The core of this new way of thinking is the realisation that if you wait until an economic crisis arrives, you’re largely going to be too late to weather the storm. Although the pandemic showed how truly agile many organisations could be, the ones that have performed the best through this global public health crisis had already put in place the tools and tactics to draw out the greatest amount of value possible from existing human capital before going out onto the open market.
This has been done through a number of different strategies. Top employers have more information about their employees than ever before. Not just skills and experience, but also ambitions and motivators that can be used to help develop and prepare individuals to fill the jobs of the future.
For these leading employers, layoffs are still one of the tools in the talent management tool box. However, before any layoffs take place, these organisations are asking three critically important questions.
Who, why and when?
New strategies for a new talent management challenge
The future of talent management will hinge on the ability to be more tactical around layoffs and more selective around recruitment. Once again, top employers are showing us the way to this new kind of thinking, by embedding a number of key strategies in the core of their talent management functions.
Building and sustaining a true internal talent mobility strategy.
The best employers invested significant amounts of financial and human capital into building tools that allow for internal talent mobility. These tools involve sophisticated employee assessments, guidelines that require hiring managers to look internally before going outside to look for talent, and job-specific re-/upskilling opportunities. With all these tools in place, employers can gain confidence on two key human capital challenges: realising the greatest possible value from existing employees; moving ahead with layoffs with the assurance they are transitioning the right people at the right time. With that capacity in place, a whole range of other opportunities will materialise.
Becoming a strategic player in external recruitment.
Once you have an internal talent mobility protocol in place, you are well-placed to become a strategic buyer in the open talent market. In this scenario, you can search and recruit the exact people for the exact jobs that you cannot fill with internal candidates.
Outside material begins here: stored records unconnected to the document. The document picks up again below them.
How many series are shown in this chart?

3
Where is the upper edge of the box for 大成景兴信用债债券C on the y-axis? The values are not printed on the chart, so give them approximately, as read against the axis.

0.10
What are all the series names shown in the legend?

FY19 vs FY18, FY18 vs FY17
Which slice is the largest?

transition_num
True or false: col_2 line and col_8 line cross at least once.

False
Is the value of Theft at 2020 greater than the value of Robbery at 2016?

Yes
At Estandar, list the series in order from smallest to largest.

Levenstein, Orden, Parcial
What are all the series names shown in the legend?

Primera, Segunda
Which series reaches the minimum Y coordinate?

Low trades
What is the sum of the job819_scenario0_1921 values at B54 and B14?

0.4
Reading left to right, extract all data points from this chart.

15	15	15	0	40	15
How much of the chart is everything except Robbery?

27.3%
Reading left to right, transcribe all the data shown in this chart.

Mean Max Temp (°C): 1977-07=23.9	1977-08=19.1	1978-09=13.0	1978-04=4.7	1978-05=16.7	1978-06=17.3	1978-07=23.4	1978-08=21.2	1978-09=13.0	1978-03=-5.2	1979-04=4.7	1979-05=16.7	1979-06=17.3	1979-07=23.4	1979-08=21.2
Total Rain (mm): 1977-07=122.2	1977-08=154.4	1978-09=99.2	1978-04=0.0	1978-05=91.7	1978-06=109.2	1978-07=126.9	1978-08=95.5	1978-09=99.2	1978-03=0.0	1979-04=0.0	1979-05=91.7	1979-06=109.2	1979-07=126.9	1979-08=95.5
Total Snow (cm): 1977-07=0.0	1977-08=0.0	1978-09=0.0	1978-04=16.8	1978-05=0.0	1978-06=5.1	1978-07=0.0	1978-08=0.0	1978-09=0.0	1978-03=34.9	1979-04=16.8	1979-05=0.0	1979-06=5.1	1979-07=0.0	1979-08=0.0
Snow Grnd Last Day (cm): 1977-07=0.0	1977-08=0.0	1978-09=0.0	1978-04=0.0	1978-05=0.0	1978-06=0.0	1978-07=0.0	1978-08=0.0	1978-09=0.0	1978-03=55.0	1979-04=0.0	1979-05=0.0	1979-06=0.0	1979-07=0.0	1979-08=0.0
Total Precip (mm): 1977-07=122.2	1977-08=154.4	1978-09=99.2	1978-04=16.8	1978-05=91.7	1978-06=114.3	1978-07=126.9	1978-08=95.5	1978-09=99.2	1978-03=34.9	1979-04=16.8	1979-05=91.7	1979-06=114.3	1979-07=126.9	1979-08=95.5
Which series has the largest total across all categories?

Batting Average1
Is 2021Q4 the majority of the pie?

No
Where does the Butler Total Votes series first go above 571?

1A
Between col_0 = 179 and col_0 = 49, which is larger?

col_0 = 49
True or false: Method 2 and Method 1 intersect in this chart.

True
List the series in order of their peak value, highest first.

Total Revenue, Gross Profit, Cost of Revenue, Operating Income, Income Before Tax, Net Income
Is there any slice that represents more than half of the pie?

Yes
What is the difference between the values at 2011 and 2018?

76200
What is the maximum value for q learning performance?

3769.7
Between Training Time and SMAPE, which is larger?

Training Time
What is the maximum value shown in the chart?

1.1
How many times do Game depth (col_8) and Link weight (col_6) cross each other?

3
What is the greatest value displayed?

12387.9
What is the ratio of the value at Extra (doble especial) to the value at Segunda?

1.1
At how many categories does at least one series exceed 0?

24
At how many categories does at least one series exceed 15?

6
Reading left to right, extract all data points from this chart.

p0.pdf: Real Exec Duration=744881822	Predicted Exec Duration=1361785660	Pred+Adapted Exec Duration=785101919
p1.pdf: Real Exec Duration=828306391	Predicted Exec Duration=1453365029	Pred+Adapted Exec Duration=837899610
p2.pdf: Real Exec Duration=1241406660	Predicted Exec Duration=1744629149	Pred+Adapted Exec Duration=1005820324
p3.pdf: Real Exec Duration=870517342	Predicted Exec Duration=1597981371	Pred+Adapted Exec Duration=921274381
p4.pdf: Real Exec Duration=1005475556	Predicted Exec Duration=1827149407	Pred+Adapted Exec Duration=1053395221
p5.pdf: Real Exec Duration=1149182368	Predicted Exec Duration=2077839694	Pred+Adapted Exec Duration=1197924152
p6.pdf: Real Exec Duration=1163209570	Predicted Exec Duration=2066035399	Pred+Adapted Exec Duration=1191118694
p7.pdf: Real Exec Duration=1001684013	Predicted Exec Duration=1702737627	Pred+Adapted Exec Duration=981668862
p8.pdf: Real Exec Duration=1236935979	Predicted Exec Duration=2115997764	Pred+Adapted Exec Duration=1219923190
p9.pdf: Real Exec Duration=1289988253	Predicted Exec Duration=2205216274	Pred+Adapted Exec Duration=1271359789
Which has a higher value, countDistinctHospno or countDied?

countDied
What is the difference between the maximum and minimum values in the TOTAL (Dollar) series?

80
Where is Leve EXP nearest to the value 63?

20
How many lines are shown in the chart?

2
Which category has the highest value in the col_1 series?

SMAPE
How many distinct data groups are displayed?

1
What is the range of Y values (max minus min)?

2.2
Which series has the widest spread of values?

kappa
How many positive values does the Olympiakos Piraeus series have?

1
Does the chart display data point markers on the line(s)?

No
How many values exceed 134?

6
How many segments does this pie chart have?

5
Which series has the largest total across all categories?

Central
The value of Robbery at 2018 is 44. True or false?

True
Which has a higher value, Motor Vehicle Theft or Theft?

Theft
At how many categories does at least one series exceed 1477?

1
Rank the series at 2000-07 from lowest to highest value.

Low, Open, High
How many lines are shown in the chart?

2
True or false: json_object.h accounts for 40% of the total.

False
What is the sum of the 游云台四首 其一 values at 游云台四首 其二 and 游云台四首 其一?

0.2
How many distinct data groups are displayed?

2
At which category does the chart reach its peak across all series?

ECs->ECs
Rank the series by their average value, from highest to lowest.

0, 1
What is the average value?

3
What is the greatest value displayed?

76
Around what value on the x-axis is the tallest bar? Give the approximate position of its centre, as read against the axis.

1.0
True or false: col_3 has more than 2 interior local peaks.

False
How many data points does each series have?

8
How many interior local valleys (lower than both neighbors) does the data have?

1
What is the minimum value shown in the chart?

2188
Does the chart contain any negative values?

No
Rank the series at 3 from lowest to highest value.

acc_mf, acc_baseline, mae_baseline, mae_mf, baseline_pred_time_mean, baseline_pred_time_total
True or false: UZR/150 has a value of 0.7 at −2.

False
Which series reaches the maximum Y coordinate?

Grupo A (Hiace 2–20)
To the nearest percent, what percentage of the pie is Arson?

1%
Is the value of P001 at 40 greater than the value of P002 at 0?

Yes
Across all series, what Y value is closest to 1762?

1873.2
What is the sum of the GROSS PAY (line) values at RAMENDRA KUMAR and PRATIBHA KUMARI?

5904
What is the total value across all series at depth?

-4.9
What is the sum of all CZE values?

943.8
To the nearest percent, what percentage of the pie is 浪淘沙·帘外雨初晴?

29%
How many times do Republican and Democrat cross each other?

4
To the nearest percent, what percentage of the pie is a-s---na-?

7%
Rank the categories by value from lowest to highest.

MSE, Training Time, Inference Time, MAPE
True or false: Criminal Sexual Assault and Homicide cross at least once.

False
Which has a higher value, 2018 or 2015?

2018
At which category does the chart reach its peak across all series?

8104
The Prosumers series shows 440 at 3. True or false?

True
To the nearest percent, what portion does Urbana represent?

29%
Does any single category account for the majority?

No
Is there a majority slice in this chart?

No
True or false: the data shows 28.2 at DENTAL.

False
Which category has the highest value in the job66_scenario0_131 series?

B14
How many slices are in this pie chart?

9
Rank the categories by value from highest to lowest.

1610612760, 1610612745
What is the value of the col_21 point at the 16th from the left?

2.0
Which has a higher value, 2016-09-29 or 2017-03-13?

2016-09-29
Far too many organisations maintain a firewall between recruitment/hiring and career transition, creating instances where money is being spent on hiring an outside candidate when inside candidates provide a more cost-effective alternative.
Maintaining a strong alumni network to bring back top talent.
No organisation has been spared losses from the Great Resignation. However, the best employers cultivate continued relationships with departing talent to ensure that if they have second thoughts about their new jobs – the so-called Great Regret – then they know there is an open door waiting for them. Again, alumni networks have been part of a hiring and recruitment strategies for many years now. Those employers that have one in place before a recession hits will be in a much better place to address talent management.
Employers can simply not afford to take their eye off the skilled labour shortage when planning for recessionary responses. The good news is that there are strategies – tried and true – which can help an organisation respond to the economic realities of a downturn while sustaining its employer brand and addressing its shortage of skilled labour.